§ EXERCISE REQUIREMENTS: Using the exact wording, repeat every line of the material.

§ RECORD EXTRACTS:
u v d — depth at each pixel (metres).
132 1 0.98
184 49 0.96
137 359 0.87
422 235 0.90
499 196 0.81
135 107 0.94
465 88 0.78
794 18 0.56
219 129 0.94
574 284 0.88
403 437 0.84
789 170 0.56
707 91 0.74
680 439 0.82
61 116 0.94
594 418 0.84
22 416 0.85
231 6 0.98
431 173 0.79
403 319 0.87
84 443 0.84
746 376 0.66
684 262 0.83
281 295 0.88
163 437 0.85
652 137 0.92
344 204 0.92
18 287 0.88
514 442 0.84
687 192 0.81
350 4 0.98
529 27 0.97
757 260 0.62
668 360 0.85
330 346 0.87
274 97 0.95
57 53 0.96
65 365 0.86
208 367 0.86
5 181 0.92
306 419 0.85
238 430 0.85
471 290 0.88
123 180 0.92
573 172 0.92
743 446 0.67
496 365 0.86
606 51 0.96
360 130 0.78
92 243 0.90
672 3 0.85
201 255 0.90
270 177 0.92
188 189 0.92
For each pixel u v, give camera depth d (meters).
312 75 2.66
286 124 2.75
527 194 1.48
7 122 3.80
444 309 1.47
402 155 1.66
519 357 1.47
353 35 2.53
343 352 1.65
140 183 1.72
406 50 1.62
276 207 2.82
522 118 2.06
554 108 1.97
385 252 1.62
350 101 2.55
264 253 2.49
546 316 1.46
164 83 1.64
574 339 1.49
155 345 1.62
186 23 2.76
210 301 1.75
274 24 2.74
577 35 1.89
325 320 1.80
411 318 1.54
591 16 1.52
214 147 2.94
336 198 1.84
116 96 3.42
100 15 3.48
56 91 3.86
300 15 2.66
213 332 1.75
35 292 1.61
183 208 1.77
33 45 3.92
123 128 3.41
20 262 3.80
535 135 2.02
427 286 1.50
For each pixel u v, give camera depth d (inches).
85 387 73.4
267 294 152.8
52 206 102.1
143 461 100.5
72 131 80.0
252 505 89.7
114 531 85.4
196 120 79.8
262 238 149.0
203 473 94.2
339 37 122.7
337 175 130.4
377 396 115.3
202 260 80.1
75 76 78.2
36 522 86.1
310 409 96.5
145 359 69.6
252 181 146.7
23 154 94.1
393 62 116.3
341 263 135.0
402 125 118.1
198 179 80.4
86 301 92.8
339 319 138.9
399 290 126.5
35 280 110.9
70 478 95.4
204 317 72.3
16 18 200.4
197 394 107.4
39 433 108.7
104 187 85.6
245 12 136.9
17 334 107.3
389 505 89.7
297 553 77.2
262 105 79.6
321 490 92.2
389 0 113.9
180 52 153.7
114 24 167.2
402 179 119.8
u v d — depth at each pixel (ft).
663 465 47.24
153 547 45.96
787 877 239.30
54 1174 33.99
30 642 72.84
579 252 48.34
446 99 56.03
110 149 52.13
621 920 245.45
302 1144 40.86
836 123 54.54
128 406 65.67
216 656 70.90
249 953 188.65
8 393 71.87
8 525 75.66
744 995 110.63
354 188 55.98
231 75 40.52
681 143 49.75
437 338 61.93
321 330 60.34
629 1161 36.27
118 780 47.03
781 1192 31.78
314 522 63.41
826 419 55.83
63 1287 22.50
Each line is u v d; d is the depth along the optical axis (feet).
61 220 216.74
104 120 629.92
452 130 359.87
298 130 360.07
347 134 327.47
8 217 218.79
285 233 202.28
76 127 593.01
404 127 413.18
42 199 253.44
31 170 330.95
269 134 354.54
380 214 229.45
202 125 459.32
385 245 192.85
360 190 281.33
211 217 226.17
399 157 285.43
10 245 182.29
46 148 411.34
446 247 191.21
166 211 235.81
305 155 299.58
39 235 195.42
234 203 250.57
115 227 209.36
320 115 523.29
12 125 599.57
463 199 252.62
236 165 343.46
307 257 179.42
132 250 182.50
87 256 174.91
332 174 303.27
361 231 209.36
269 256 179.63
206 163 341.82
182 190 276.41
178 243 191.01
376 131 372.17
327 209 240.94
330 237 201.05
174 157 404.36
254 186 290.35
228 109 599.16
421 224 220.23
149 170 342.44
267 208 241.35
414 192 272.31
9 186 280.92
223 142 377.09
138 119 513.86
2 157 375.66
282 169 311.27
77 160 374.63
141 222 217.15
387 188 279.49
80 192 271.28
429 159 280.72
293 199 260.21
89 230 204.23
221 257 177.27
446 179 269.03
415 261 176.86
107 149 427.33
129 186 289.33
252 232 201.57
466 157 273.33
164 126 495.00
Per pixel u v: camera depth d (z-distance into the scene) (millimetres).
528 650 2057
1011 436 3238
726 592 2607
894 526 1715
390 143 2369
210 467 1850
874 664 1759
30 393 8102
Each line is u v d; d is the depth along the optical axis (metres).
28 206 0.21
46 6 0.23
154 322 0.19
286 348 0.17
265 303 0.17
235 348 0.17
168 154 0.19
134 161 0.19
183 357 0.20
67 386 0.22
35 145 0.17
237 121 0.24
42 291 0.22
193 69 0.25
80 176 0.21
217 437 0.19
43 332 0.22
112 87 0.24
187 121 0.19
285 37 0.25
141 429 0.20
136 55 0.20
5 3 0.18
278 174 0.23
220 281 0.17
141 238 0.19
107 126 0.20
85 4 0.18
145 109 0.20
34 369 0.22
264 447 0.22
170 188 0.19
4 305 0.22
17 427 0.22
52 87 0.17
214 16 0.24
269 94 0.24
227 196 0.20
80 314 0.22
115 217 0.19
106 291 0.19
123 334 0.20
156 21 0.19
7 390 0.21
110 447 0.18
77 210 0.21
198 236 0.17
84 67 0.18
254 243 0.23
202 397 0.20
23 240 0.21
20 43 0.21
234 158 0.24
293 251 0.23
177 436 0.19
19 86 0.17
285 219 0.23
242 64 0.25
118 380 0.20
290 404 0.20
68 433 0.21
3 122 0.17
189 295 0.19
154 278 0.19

§ YOUR SOLUTION:
u v d — depth at each pixel (metres).
132 1 0.98
184 49 0.96
137 359 0.87
422 235 0.90
499 196 0.81
135 107 0.94
465 88 0.78
794 18 0.56
219 129 0.94
574 284 0.88
403 437 0.84
789 170 0.56
707 91 0.74
680 439 0.82
61 116 0.94
594 418 0.84
22 416 0.85
231 6 0.98
431 173 0.79
403 319 0.87
84 443 0.84
746 376 0.66
684 262 0.83
281 295 0.88
163 437 0.85
652 137 0.92
344 204 0.92
18 287 0.88
514 442 0.84
687 192 0.81
350 4 0.98
529 27 0.97
757 260 0.62
668 360 0.85
330 346 0.87
274 97 0.95
57 53 0.96
65 365 0.86
208 367 0.86
5 181 0.92
306 419 0.85
238 430 0.85
471 290 0.88
123 180 0.92
573 172 0.92
743 446 0.67
496 365 0.86
606 51 0.96
360 130 0.78
92 243 0.90
672 3 0.85
201 255 0.90
270 177 0.92
188 189 0.92
For each pixel u v, give camera depth d (meters).
312 75 2.66
286 124 2.75
527 194 1.48
7 122 3.80
444 309 1.47
402 155 1.66
519 357 1.47
353 35 2.53
343 352 1.65
140 183 1.72
406 50 1.62
276 207 2.82
522 118 2.06
554 108 1.97
385 252 1.62
350 101 2.55
264 253 2.49
546 316 1.46
164 83 1.64
574 339 1.49
155 345 1.62
186 23 2.76
210 301 1.75
274 24 2.74
577 35 1.89
325 320 1.80
411 318 1.54
591 16 1.52
214 147 2.94
336 198 1.84
116 96 3.42
100 15 3.48
56 91 3.86
300 15 2.66
213 332 1.75
35 292 1.61
183 208 1.77
33 45 3.92
123 128 3.41
20 262 3.80
535 135 2.02
427 286 1.50
For each pixel u v, give camera depth d (inches).
85 387 73.4
267 294 152.8
52 206 102.1
143 461 100.5
72 131 80.0
252 505 89.7
114 531 85.4
196 120 79.8
262 238 149.0
203 473 94.2
339 37 122.7
337 175 130.4
377 396 115.3
202 260 80.1
75 76 78.2
36 522 86.1
310 409 96.5
145 359 69.6
252 181 146.7
23 154 94.1
393 62 116.3
341 263 135.0
402 125 118.1
198 179 80.4
86 301 92.8
339 319 138.9
399 290 126.5
35 280 110.9
70 478 95.4
204 317 72.3
16 18 200.4
197 394 107.4
39 433 108.7
104 187 85.6
245 12 136.9
17 334 107.3
389 505 89.7
297 553 77.2
262 105 79.6
321 490 92.2
389 0 113.9
180 52 153.7
114 24 167.2
402 179 119.8
u v d — depth at each pixel (ft).
663 465 47.24
153 547 45.96
787 877 239.30
54 1174 33.99
30 642 72.84
579 252 48.34
446 99 56.03
110 149 52.13
621 920 245.45
302 1144 40.86
836 123 54.54
128 406 65.67
216 656 70.90
249 953 188.65
8 393 71.87
8 525 75.66
744 995 110.63
354 188 55.98
231 75 40.52
681 143 49.75
437 338 61.93
321 330 60.34
629 1161 36.27
118 780 47.03
781 1192 31.78
314 522 63.41
826 419 55.83
63 1287 22.50
Each line is u v d; d is the depth along the optical axis (feet).
61 220 216.74
104 120 629.92
452 130 359.87
298 130 360.07
347 134 327.47
8 217 218.79
285 233 202.28
76 127 593.01
404 127 413.18
42 199 253.44
31 170 330.95
269 134 354.54
380 214 229.45
202 125 459.32
385 245 192.85
360 190 281.33
211 217 226.17
399 157 285.43
10 245 182.29
46 148 411.34
446 247 191.21
166 211 235.81
305 155 299.58
39 235 195.42
234 203 250.57
115 227 209.36
320 115 523.29
12 125 599.57
463 199 252.62
236 165 343.46
307 257 179.42
132 250 182.50
87 256 174.91
332 174 303.27
361 231 209.36
269 256 179.63
206 163 341.82
182 190 276.41
178 243 191.01
376 131 372.17
327 209 240.94
330 237 201.05
174 157 404.36
254 186 290.35
228 109 599.16
421 224 220.23
149 170 342.44
267 208 241.35
414 192 272.31
9 186 280.92
223 142 377.09
138 119 513.86
2 157 375.66
282 169 311.27
77 160 374.63
141 222 217.15
387 188 279.49
80 192 271.28
429 159 280.72
293 199 260.21
89 230 204.23
221 257 177.27
446 179 269.03
415 261 176.86
107 149 427.33
129 186 289.33
252 232 201.57
466 157 273.33
164 126 495.00
Per pixel u v: camera depth d (z-distance into the scene) (millimetres).
528 650 2057
1011 436 3238
726 592 2607
894 526 1715
390 143 2369
210 467 1850
874 664 1759
30 393 8102
Each line is u v d; d is the depth along the optical axis (metres).
28 206 0.21
46 6 0.23
154 322 0.19
286 348 0.17
265 303 0.17
235 348 0.17
168 154 0.19
134 161 0.19
183 357 0.20
67 386 0.22
35 145 0.17
237 121 0.24
42 291 0.22
193 69 0.25
80 176 0.21
217 437 0.19
43 332 0.22
112 87 0.24
187 121 0.19
285 37 0.25
141 429 0.20
136 55 0.20
5 3 0.18
278 174 0.23
220 281 0.17
141 238 0.19
107 126 0.20
85 4 0.18
145 109 0.20
34 369 0.22
264 447 0.22
170 188 0.19
4 305 0.22
17 427 0.22
52 87 0.17
214 16 0.24
269 94 0.24
227 196 0.20
80 314 0.22
115 217 0.19
106 291 0.19
123 334 0.20
156 21 0.19
7 390 0.21
110 447 0.18
77 210 0.21
198 236 0.17
84 67 0.18
254 243 0.23
202 397 0.20
23 240 0.21
20 43 0.21
234 158 0.24
293 251 0.23
177 436 0.19
19 86 0.17
285 219 0.23
242 64 0.25
118 380 0.20
290 404 0.20
68 433 0.21
3 122 0.17
189 295 0.19
154 278 0.19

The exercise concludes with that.